In like manner we reach the conclusion that the objections made by respondent to the present statute respecting personal property brokers are without merit. Since the legislature has not included in the prohibitions of this act those persons who make loans without security, we may reasonably assume that the legislature has not found any abuse in that business requiring public correction, if indeed it could find such business in existence at all. And since the lending of money upon the security of real estate, or of bank deposits, or of interests in estates, or of contracts, has not been included within the prohibitions of this statute, we may reasonably assume that the legislature has not found that the businesses pertaining to such loans are usually accompanied by the abuses which the legislature was seeking to remedy.
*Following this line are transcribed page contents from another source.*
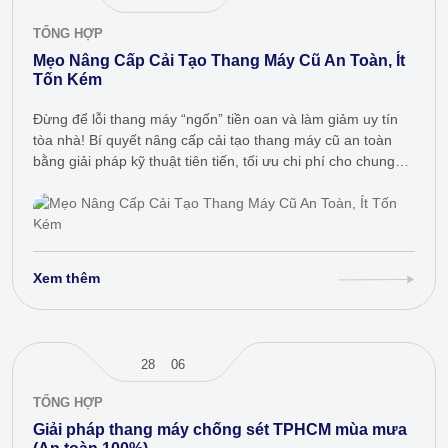
TỔNG HỢP
Mẹo Nâng Cấp Cải Tạo Thang Máy Cũ An Toàn, Ít
Tốn Kém
Đừng để lỗi thang máy “ngốn” tiền oan và làm giảm uy tín
tòa nhà! Bí quyết nâng cấp cải tạo thang máy cũ an toàn
bằng giải pháp kỹ thuật tiên tiến, tối ưu chi phí cho chung
cư,…
Xem thêm
28
06
TỔNG HỢP
Giải pháp thang máy chống sét TPHCM mùa mưa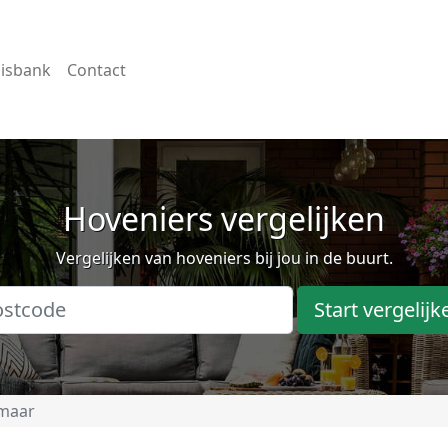
isbank
Contact
Hoveniers vergelijken
Vergelijken van hoveniers bij jou in de buurt.
Start vergelijk
maar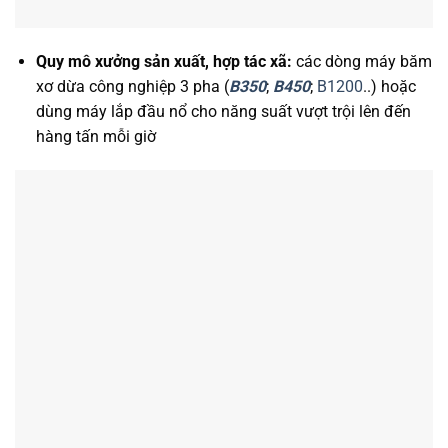
Quy mô xưởng sản xuất, hợp tác xã:
các dòng máy băm
xơ dừa công nghiệp 3 pha (
B350
;
B450
;
B1200
..) hoặc
dùng máy lắp đầu nổ cho năng suất vượt trội lên đến
hàng tấn mỗi giờ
The exclusion from this act, of the business of taking pledges as security for loans, is accounted for by the terms of the laws already in existence, controlling the business of pawnbrokers. (Pen. Code, sec. 338, et seq.; Levinson v. Boas, 150 Cal. 185, [11 Ann. Cas. 661, 12 L. R. A. (N. S.) 575, 88 P. 825].)
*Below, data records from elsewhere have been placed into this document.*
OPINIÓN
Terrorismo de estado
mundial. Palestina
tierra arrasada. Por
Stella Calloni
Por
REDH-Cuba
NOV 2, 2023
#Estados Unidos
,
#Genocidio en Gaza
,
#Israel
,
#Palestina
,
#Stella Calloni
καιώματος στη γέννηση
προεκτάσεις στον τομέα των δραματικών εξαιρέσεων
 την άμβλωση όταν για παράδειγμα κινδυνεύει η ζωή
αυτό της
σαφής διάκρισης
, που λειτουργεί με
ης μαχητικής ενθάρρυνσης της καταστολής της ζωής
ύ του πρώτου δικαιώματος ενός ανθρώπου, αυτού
Laws enacted to guard against unreasonable rates of interest are laws against oppression, and should be favorably regarded, as they always have been favored by the common law of England. When there comes into existence in a state a class of business (even though it be within a more general class) wherein it is customary and habitual for those conducting that business to charge excessive rates of interest and take mortgages upon the personal goods, or assignments of the wages of the borrower as security therefor, the legislature may take cognizance of the fact that such business is in existence as a distinct occupation, and may set it apart as a business subject to regulation peculiar to itself, in order to avoid the wrongs incidental to such business when unregulated. Such legislation, as instanced in the present case, is not arbitrary. It is based upon differences which in some reasonable degree, as said in the Miller case, "will account for or justify the peculiar legislation."
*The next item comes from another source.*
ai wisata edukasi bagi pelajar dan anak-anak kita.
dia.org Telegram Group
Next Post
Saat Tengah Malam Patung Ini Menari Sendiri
The contract in this case being within the description of business defined in the statute, and providing for a rate of interest in excess of two per cent per month, is not "of any force, virtue or effect, either at law or in equity," and the plaintiff has no cause of action thereon.
The judgment is reversed.
James, J., and Shaw, J., concurred.
A petition to have the cause heard in the supreme court, after judgment in the district court of appeal, was denied by the supreme court on April 25, 1914.